DC content in the components of turmeric with or without heat treatment If no heat treatment Constituents of Turmeric Methanol (85%) Ethanol (85%) Methanol: Dichloromethanol (1: 1) CUR 235 mg 176 mg 59 mg DC 118 mg 106 mg 47 mg BDC 147 mg 129 mg 105 mg When heat treated (2-5h, 55-65 ℃) Constituents of Turmeric Methanol (85%) Ethanol (85%) Methanol: Dichloromethanol (1: 1) CUR 753 mg 588 mg 71 mg DC 347 mg 235 mg 47 mg BDC 459 mg 353 mg 106 mg

All. DC content analysis according to the ratio of methanol

In order to investigate the DC content according to the ratio of methanol, turmeric was extracted using methanol at a concentration of 100% to 70%. HPLC analysis showed the highest DC content in 95% of methanol.

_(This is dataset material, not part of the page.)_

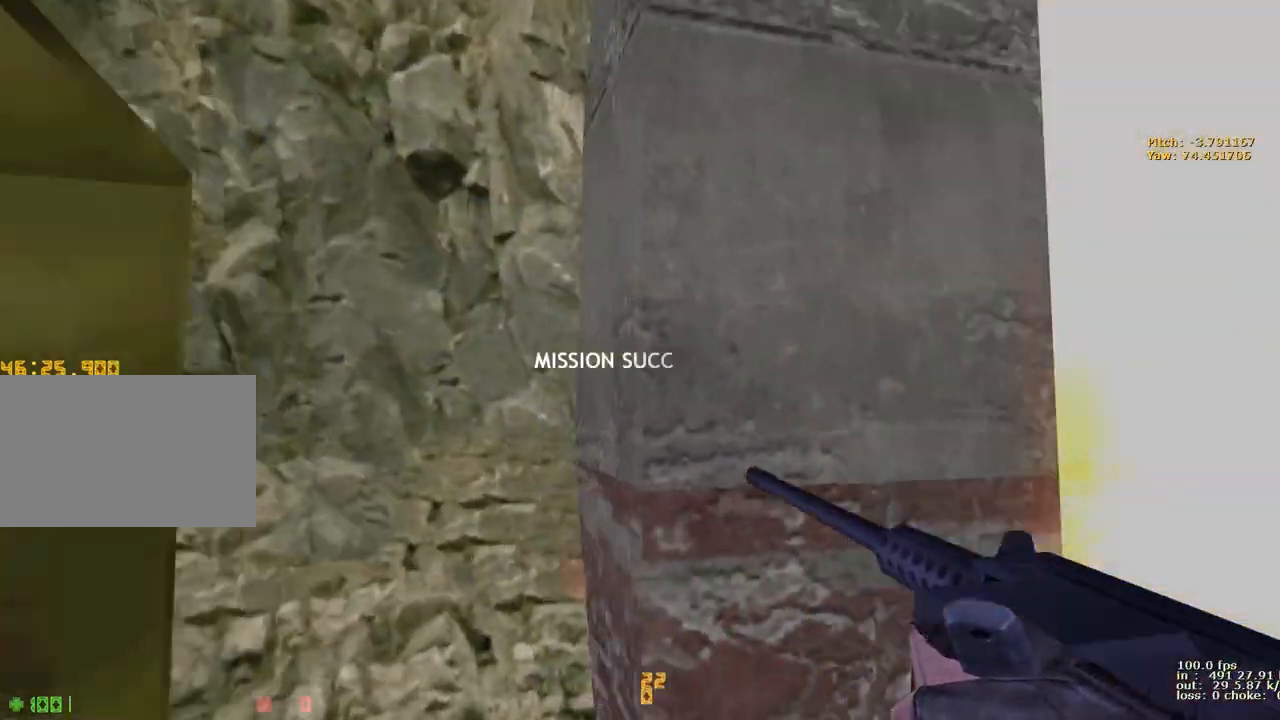
{"keys": ["shift"], "events": []}
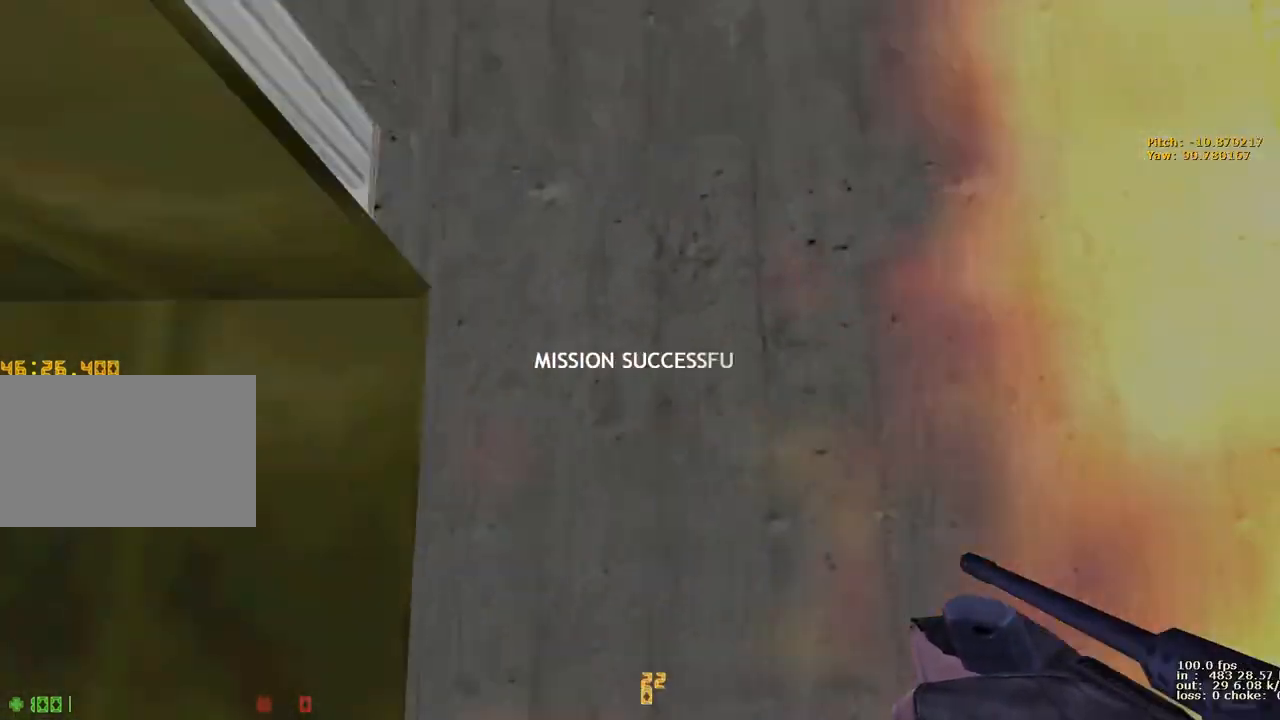
{"keys": ["shift"], "events": []}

According to the experiments of the present inventors, when heat-treated at a methanol concentration of 70-98% and a temperature of 55-65 ° C for 2-5 hours, DC can be extracted at about 1.5 times or more compared to the conventional 5-day cooling method. This was confirmed.

On the other hand, the best effect was found to be the most efficient extraction of DC from turmeric by heat treatment (95C) for 3 hours with 95% methanol.

Investigation of the content of DC in the components of turmeric according to the ratio of methanol Constituents of Turmeric Methanol content 100% 95% 90% 85% 80% 70% CUR 764 mg 765 mg 735 mg 753 mg 712 mg 694 mg DC 294 mg 359 mg 353 mg 347 mg 341 mg 335 mg BDC 353 mg 471 mg 459 mg 459 mg 459 mg 459 mg

Example 2

Isolation and Purification of Physiologically Active Substances

Each fraction obtained by separating the ethyl acetate solvent extract of turmeric by silica gel column chromatography was developed by treating at regular intervals on thin layer chromatography (developing solvent conditions; hexane: chloroform: methanol = 4: 8: 1, 3: 9). :One). At this time, the same location of the development mobility was collected to obtain 13 fractions, and then separated by thin layer chromatography, and the separated material was treated by vascular endothelial cells to measure the activity. As a result of measuring activity, activity was shown in fraction 8, and this active material was again subjected to silica gel column chromatography (developing solvent condition; hexane: chloroform: methanol = 7: 6: 1) to collect fractions of the same mobility. Four fractions were obtained. Treatment of these four fractions with vascular endothelial cells showed activity in fraction 1, and preparative silica gel thin layer chromatography (developing solvent conditions; hexane: chloroform: methanol = 5 :) was used to effectively isolate and purify the active substance. 9:10). Preparative silica gel thin layer chromatography gave three fractions, and the activity of these fractions was measured to show activity in fraction two. The next fraction 1 was purified by HPLC (0.1% trifluoroacetic acid: 80% acetonitrile = 40: 60) to obtain a single substance, and the chemical structure was determined by NMR and EI-MS for the single substance. It was confirmed that the DC (same as the developing solvent conditions of Figure 2, reference of the whole process: Figure 2).

In the following Examples 3, 4 and 5 will be described for the synthesis of the derivative of DC.

Example 3

Dimethylated DC

5 mg of DC (14.7 μmol) was dissolved in 0.5 ml of acetone, methyl iodide (18.3 μl, 294 μmol) and K ₂ CO ₃ (20.3 mg, 147 μmol) were added, followed by stirring for 12 hours. I was. After the reaction, 2 mg of dimethylated DC was isolated through analysis of TLC and HPLC.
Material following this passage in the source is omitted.